What you need to do: According to the Cold Chisel album text, what chart position did The Live Tapes Vol. 1 reach in Australia?
======== Text segment
Live album by Cold Chisel
- Released: 22 November 2013
- Recorded: Hordern Pavilion.18 April 2012
- Genre: Pub rock
- Label: Universal Music Australia

Cold Chisel chronology
| No Plans (2012) | The Live Tapes Vol. 1 (2013) | The Live Tapes Vol. 2 (2014) |

= The Live Tapes Vol. 1 =

"The Live Tapes Vol. 1" is a 2 disc live album by Australian rock band Cold Chisel. A deluxe edition also came with a bonus DVD. The album was recorded in Sydney’s Hordern Pavilion on 18 April 2012 and released on 22 November 2013. The album was the first new live Cold Chisel release in over 10 years. The album peaked at number 27 in Australia.

This particular show will be long remembered by those who endured the monsoonal thunderstorm that lit up Sydney that evening. The band’s lead singer reflected saying, "We were really road hardened by the time of that Hordern gig because we'd just finished that big tour a few months prior. Adding a few new songs in the set for those launch gigs kept things fresh for us. Listening and watching it back, it's raw and primal, warts and all - like the best rock & roll should be."
================
======== Extracted material
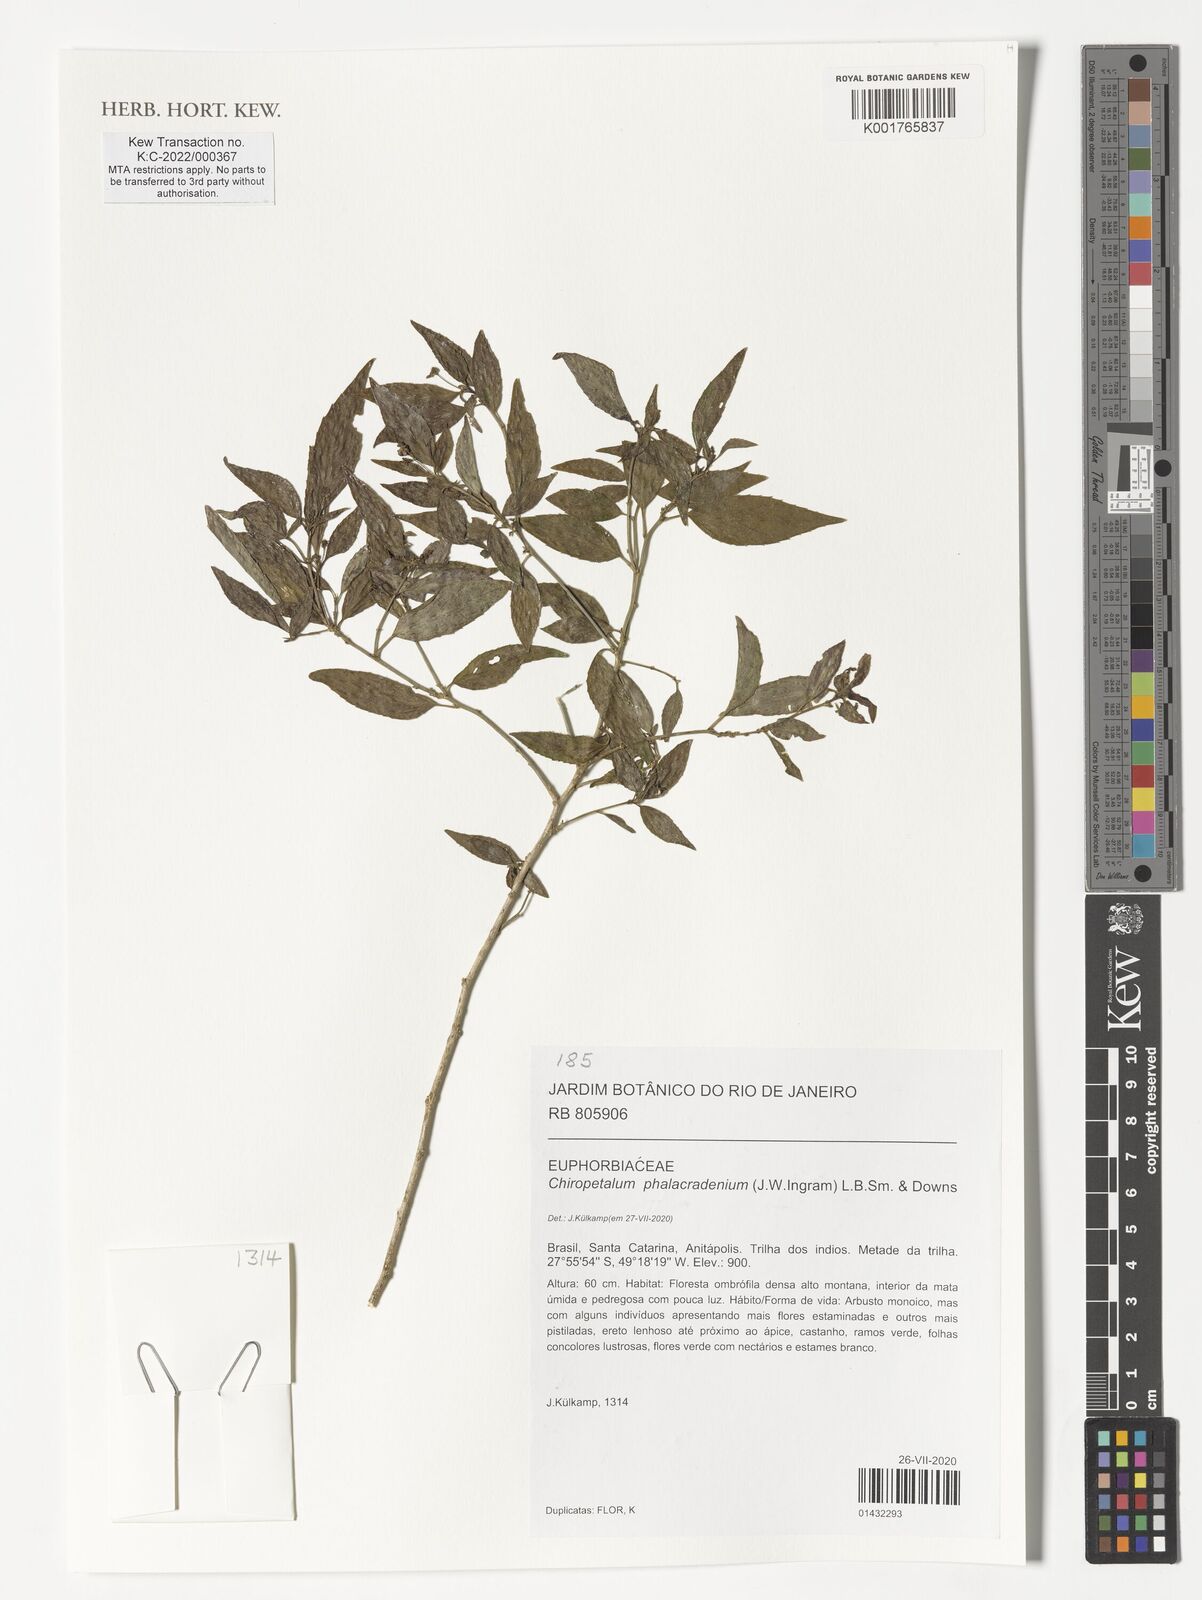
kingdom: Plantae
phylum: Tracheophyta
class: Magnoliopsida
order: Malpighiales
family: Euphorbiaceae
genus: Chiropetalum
================
======== Extracted material
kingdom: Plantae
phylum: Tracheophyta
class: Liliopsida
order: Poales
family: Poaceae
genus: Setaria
================
Result of this task: Number 27.